- Born: Gardeopatra Gador Quijano April 27, 1918 Alcantara, Cebu, Philippine Islands
- Died: May 3, 2003 (aged 85)
- Other name: "Dok Garding"
- Occupations: Dentist; Teacher; Writer;
- Writing career
- Pen name: Flora Burgos; Gerardo Largavista;
- Language: Cebuano
- Genres: Novel; Short Story; Poem;
- Literary movement: Feminism

= Gardeopatra Quijano =

Filipino Visayan writer and first feminist Cebuano fictionist

Gardeopatra Gador Quijano (April 27, 1918 – May 3, 2003) was a Filipino Visayan dentist, teacher, writer, and fiction author known for her novel, Lourdes, which is regarded as the first feminist novel written in the Cebuano language. She is considered the first Cebuana feminist fiction writer and was awarded the Gawad CCP para sa Sining in 1993.

== Early life ==
Quijano was born in Alcantara, Cebu, Philippines on April 27, 1918. She was the eldest daughter of the nine children of Aglipayan bishop and Cebuano writer Juan P. Quijano and Segundina Gador and attended schools in Cebu, Lanao, Manila, and Oroquieta in Misamis Occidental. Former Misamis Occidental governor Gedeon Quijano was her older brother. She became a college teacher and a dentist, whereby people call her the nickname "Doktor or Dok Garding". She settled in Oroquieta for most of her life and remained unmarried.

== Writing ==
Quijano was the first feminist fictionist in Cebuano literature and one of the early pre-war short story writers. She had written two novels and over 150 stories and wrote for periodicals The Freeman, Nasod (Nation), Babaye (Woman) and Bag-ong Kusog (New Force) and other publications before and after World War II. In addition, she used the pen names Flora Burgos and Gerardo Largavista, and was a poet, literary critic, essayist, translator and columnist. She won literary prizes for the short stories Maayong Ngalan (Noble Name) and Ang Asawa nga Dala sa Akong Uyoan (literal translation: The Wife that My Uncle Brought Home). She also led the Misamis chapter of the Cebuano writers group LUDABI (Lubas sa Dagang Binisaya), serving as its president from the late 1960s to 1970s, and initiated the first literary workshops in that part of the country, giving lectures on writing fiction and non-fiction.

=== Feminism ===
Feminist themes were prevalent in her writing particularly on women's concerns and domestic problems, advocating for education for women during the time when many girls did not go to school. In particular in her novel, Lourdes, the first feminist novel written in Cebuano language and which was serialized in Vicente Rama's prewar Cebuano newspaper Bag-ong Kusog from August to September 1939, spoke about women's right of suffrage' and discussed themes on male-oriented discourse, child labor, and social contract inherent in utang na loob (debt of gratitude).

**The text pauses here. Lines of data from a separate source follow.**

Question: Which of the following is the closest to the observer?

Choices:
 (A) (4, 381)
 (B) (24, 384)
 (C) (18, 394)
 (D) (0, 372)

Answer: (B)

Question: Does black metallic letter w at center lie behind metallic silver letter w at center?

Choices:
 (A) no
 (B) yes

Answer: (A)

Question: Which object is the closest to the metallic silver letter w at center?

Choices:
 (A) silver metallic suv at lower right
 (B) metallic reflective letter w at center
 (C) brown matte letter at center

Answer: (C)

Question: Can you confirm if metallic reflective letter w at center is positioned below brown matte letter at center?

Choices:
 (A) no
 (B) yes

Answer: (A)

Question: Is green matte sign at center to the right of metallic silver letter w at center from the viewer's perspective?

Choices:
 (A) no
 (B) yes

Being a single woman was also a theme explored in her published short story, Ang Babaye ug ang Panimalay (The Woman and the Household), which was printed in 1931. Critic Hope Yu commented that for Quijano, "Being unmarried is central to marriage, family and community if the woman's autonomy provides her with the necessary space to do excellent work."

=== Gawad CCP Para sa Sining ===
She was awarded the Gawad CCP Para sa Sining: Panitikang Rehiyunal (CCP Awards for the Arts for Regional Literature) from the Cultural Center of the Philippines in 1993. Part of the recognition read, "With numerous works in various genres published over a span of several decades, she is an enduring pillar of Philippine literature... Over the years she has been hailed as a feminist writer whose political beliefs and creative works inspired other women writers to follow the path she had blazed."

== Death ==
Quijano died on May 3, 2003. Her short stories are included in an anthology, Nabanhaw nga Himaya (Reawakened Bliss) translated into English by Hope Sabanpan Yu of University of San Carlos' Cebuano Studies Center and Haidee Emmie Palapar of Ramon Aboitiz Foundation Inc.